As the long winter begins to set in, many restaurants that have already committed to takeout-only programs and other changes — such as fine-dining destinations Canlis, Salare, and Cafe Juanita — will likely continue down that path. Others have made the tough decision to simply shut down for the time being and wait the colder months out, hoping that there will be better conditions on the other side in 2021.
But not everyone has that luxury, particularly workers on the lower end of the pay scale, or smaller operators who are trying to get by without adequate rent relief or any sort of external support. “Personally, Musang based on takeout alone isn’t sustainable,” says Miranda. “Filipinx food is definitely becoming well known within the household, but a lot of the education of our food has come from the experience of being in our home. This makes me think about all of the other businesses without the same resources that some larger places have, that don’t have access or understanding of making it work.”
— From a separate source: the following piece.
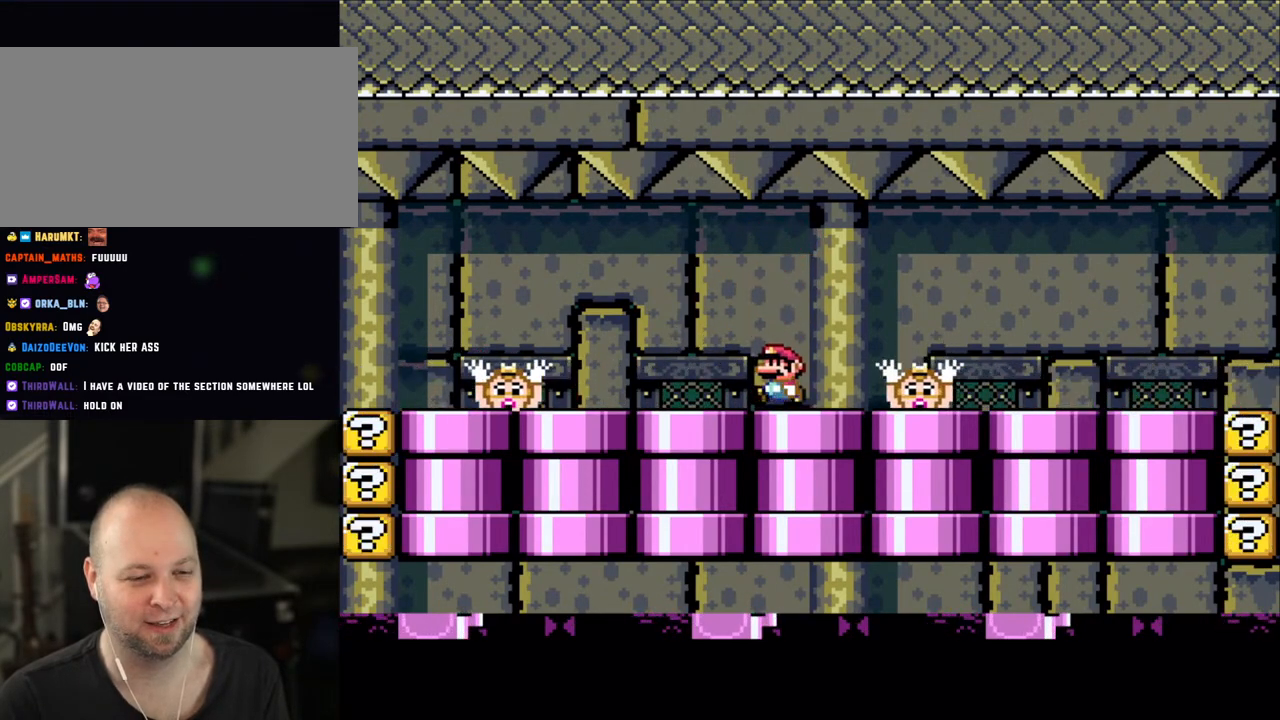
{"buttons": ["X"], "events": [[150, "A", "down"], [200, "A", "up"], [200, "DPAD_LEFT", "down"], [300, "DPAD_LEFT", "up"], [383, "DPAD_RIGHT", "down"], [483, "DPAD_RIGHT", "up"]]}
On Sunday, Gov. Inslee noted the ingenuity and “yeoman’s work” restaurants have demonstrated this year to stay afloat and keep people safe. But commendation is one thing, action is another. And it seems increasingly clear that there has been little sense of urgency from any level of government to provide a bailout for an industry that desperately needs it. “Being treated in such a secondary way suggests that it will be survival of the fittest,” says Haroun. “It doesn’t have to be this way at all.”